Searching faces in a collection - Amazon Rekognition

Searching faces in a collection

Amazon Rekognition lets you use an input face to search for matches in a collection of stored faces. You start by storing information about detected faces in server-side containers called "collections". Collections store both individual faces and users (several faces of the same person). Individual faces are stored as face vectors, a mathematical representation of the face (not an actual image of the face). Different images of the same person can be used to create and store multiple face vectors in the same collection. You can then aggregate multiple face vectors of the same person to create a user vector. User vectors can offer higher face search accuracy with more robust depictions, containing varying degrees of lighting, sharpness, pose, appearance, etc.

Once you've created a collection you can use an input face to search for matching user vectors or face vectors in a collection. Searching against user vectors can significantly improve accuracy compared to searching against individual face vectors. You can use faces detected in images, stored videos, and streaming videos to search against stored face vectors. You can use faces detected in images to search against stored user vectors.

To store face information, you’ll need to do the following:

  1. Create a Collection - To store facial information, you must first create (CreateCollection) a face collection in one of the AWS Regions in your account. You specify this face collection when you call the IndexFaces operation.

  2. Index Faces - The IndexFaces operation detects face(s) in an image, extracts, and stores the face vector(s) in the collection. You can use this operation to detect faces in an image and persist information about facial features that are detected into a collection. This is an example of a storage-based API operation because the service stores the face vector information on the server.

To create a user and associate multiple face vectors with a user, you'll need to do the following:

  1. Create a User - You must first create a user with CreateUser. You can improve face matching accuracy by aggregating multiple face vectors of the same person into a user vector. You can associate up to 100 face vectors with a user vector.

  2. Associate Faces - After creating the user, you can add existing face vectors to that user with the AssociateFaces operation.
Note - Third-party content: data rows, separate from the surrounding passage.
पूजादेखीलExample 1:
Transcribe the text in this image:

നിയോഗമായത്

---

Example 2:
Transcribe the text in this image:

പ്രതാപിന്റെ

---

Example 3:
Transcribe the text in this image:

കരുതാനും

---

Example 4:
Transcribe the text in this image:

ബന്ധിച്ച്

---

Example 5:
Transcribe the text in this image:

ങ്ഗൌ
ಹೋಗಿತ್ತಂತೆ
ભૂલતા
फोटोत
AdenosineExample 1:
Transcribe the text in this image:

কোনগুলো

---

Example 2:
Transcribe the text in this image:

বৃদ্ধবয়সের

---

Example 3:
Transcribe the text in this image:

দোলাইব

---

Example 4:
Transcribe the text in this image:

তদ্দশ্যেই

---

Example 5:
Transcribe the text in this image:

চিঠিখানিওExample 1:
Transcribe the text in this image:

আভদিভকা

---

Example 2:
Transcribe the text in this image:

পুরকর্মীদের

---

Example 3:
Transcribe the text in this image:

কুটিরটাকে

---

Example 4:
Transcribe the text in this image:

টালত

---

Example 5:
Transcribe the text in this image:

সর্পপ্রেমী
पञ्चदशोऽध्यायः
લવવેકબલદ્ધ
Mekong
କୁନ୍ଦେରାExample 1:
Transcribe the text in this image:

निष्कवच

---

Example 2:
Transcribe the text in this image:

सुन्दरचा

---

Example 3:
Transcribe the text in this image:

Face vectors must reside in the same collection as a user vector in order to be associated to that user vector.

After creating a collection and storing face and user vectors, you can use the following operations to search for face matches:

Note

Collections store face vectors, which are mathematical representations of faces. Collections do not store images of faces.
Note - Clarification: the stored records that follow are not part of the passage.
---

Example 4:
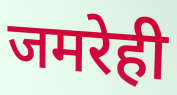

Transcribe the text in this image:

जमरेही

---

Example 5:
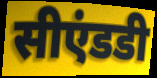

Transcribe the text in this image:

सीएंडडीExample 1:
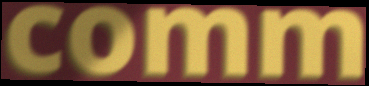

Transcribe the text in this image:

comm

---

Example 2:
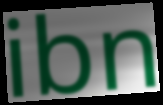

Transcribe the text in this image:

ibn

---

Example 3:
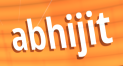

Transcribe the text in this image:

abhijit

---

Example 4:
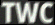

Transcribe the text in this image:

TWC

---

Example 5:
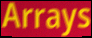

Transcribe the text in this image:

Arrays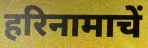
हरिनामाचें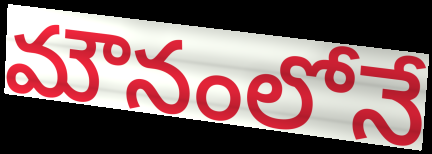
మౌనంలోనే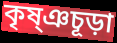
কৃষ্ঞচূড়াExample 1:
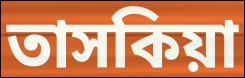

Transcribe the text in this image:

তাসকিয়া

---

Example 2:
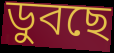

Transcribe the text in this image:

ডুবছে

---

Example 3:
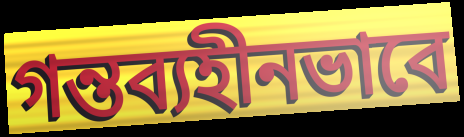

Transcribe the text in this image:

The following diagrams shows the order for calling operations, based on your goals for using collections:

For maximum accuracy matching with User Vectors:

Diagram depicting storing and searching user facial vectors in a collection, lists operations like CreateCollection, IndexFaces, CreateUser, AssociateFaces, SearchUsersByImage, and SearchUsers.

For high accuracy matching with individual Face Vectors:

Diagram depicting storing and searching faces in a collection, lists operations like CreateCollection, IndexFaces, StartFaceSearch, CreateStreamProcessor, SearchFacesByImage, and SearchFaces.
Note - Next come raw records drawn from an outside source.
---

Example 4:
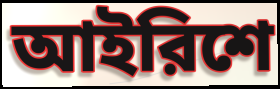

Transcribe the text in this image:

আইরিশে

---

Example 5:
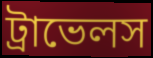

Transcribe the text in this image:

ট্রাভেলসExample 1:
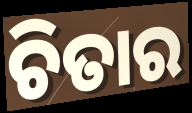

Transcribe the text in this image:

ଚିତାର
You can use collections in a variety of scenarios. For example, you might create a face collection which stores detected faces from scanned employee badge images and government issued IDs by using the IndexFaces and AssociateFaces operations. When an employee enters the building, an image of the employee's face is captured and sent to the SearchUsersByImage operation. If the face match produces a sufficiently high similarity score (say 99%), you can authenticate the employee.